Jameson was beginning to groan. Van pulled him off on the shoulder and then leaped into the police car as Kyle started the motor and swung it around toward the Red Canyon Road. If anyone saw them, they would think Jameson was at the wheel.

“Kyle, you idiot!” Van said. “Why didn’t you tell somebody when you saw Drasco?”

“I wasn’t sure,” Kyle said. “And who would have taken me seriously then? You would have said it was overwork and nerves.”

“Not if you told the whole story.”

“All right, I was trying to find an out. I wanted to save my job, and I thought I owed something to Sam. Now, with Sam dead—”

“Sam
dead!”

They had reached the Red Canyon Road and turned into the timber. It was a one-track lane strewn with rocks and rutted from the spring rains. Driving it was a job for two hands and both eyes, but Kyle stole a glance at Van’s face and saw that his shock was genuine.

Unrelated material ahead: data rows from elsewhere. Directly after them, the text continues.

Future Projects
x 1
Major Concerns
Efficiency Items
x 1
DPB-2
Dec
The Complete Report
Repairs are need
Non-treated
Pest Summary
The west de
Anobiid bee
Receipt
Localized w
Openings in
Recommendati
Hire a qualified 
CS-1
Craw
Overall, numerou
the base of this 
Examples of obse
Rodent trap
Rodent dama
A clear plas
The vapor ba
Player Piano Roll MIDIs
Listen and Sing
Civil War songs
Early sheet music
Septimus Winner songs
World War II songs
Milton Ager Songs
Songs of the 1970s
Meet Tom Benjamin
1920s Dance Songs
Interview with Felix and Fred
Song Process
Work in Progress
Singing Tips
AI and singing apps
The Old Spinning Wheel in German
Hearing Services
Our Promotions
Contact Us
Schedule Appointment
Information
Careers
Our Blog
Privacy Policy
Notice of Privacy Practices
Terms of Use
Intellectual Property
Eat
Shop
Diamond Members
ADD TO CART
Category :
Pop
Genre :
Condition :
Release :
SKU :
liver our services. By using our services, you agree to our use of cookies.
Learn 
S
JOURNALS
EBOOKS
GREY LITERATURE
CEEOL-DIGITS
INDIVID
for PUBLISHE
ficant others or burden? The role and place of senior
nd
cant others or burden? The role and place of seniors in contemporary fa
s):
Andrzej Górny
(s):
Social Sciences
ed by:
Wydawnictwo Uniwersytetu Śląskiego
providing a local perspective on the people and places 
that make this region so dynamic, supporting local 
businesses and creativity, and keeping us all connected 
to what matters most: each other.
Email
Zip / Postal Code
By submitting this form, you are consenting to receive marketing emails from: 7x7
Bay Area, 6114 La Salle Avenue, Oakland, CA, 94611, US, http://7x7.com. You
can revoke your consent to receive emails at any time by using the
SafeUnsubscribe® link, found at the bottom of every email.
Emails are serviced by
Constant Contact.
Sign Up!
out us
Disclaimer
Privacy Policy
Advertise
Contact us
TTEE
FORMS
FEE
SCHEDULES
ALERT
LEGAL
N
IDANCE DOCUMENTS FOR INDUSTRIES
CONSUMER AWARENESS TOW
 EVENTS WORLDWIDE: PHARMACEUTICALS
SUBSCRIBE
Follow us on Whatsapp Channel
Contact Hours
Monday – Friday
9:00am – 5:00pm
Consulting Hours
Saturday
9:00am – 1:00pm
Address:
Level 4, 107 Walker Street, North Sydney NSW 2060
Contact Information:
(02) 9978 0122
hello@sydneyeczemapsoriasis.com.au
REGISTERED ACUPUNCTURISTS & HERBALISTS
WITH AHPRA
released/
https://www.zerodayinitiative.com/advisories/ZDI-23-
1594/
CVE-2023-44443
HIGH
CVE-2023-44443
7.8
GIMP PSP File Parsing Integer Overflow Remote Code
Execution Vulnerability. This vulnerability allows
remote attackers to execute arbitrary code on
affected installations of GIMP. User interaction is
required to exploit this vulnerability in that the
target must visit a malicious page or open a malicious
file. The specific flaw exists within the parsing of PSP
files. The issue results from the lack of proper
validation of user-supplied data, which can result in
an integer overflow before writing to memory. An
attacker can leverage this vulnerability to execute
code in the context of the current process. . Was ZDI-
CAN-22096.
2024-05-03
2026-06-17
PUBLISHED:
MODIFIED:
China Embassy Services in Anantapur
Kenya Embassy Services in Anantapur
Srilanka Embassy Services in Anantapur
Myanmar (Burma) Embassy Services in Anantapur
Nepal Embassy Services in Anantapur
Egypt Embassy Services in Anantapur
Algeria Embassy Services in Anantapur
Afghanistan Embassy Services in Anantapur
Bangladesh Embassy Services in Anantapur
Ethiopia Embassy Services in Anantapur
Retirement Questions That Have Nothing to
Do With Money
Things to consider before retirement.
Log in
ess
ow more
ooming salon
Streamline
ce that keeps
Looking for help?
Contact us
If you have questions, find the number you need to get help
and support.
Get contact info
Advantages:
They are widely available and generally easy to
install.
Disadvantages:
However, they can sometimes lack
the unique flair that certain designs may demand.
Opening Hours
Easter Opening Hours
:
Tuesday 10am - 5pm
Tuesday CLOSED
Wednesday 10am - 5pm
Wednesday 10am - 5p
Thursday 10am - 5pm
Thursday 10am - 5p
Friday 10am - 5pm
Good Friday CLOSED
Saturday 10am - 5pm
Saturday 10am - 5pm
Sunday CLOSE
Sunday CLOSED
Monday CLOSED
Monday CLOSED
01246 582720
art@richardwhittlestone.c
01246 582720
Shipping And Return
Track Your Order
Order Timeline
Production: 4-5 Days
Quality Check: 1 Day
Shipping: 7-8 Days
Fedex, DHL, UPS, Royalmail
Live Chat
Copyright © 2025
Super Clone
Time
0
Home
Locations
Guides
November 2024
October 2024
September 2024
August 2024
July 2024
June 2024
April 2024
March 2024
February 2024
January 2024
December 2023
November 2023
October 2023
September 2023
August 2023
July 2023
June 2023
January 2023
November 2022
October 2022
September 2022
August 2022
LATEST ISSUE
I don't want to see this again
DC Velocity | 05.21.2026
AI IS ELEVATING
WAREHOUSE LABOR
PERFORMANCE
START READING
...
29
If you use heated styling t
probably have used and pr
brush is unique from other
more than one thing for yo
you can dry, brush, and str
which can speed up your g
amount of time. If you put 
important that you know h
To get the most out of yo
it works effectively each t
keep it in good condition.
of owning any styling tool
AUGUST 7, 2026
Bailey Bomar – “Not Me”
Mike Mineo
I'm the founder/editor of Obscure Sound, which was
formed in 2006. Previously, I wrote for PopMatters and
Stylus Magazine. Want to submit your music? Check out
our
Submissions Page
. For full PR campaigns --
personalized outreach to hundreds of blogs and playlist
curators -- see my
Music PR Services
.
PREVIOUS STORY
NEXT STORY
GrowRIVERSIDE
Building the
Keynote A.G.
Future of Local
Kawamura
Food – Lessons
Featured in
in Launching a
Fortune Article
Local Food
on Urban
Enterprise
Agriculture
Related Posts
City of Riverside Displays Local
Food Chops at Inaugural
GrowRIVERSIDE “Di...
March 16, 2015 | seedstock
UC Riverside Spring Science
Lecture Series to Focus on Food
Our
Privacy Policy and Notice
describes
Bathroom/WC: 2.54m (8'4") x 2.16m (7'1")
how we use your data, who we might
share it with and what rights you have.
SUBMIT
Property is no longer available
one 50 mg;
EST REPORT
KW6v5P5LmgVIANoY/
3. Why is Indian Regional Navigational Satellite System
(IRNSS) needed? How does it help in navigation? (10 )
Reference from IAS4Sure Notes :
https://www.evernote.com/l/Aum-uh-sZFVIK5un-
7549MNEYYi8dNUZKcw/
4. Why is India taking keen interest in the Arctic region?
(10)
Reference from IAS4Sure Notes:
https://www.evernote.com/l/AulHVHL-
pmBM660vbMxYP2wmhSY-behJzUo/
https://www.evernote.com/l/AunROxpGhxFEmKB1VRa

“You didn’t know?” Kyle said.

“No. When? How?”

Kyle took one hand from the wheel and dug Sam’s letter out of his coat pocket. He handed it to Van without comment. Van read it slowly. “My God,” he whispered.

“You never liked him, did you?” Kyle asked.

“That’s not true! I did like him—enormously. I just couldn’t see with his eyes. And I wasn’t wrong. You were building dung heaps, Kyle. Steel and glass tax write-offs for dope peddlers and glorified pimps. The Egyptians at least built pyramids. They make nice snapshots for tourists.”

The timber was thinning out. Now there was just a little scrub growing among the rocks and just ahead, at the end of the road, Sam’s white pickup abandoned where Drasco had stalled it in what must have been a frantic attempt to turn back from the dead end. The rear axle was broken. He had gone too far. Kyle cut the motor of the police car and listened. There was no sound of footsteps or voices. The rest of the way was up to the rocks on foot.

Thirty yards ahead they found a scrap of Mike’s shirt caught on a clump of brush. It was blue and red plaid, and Kyle had seen it dangling from Mike’s trouser tops often enough to recognize it anywhere. He stopped and dropped to his knees. The soil around the bush was damp and there was one clear print of a tiny Western boot.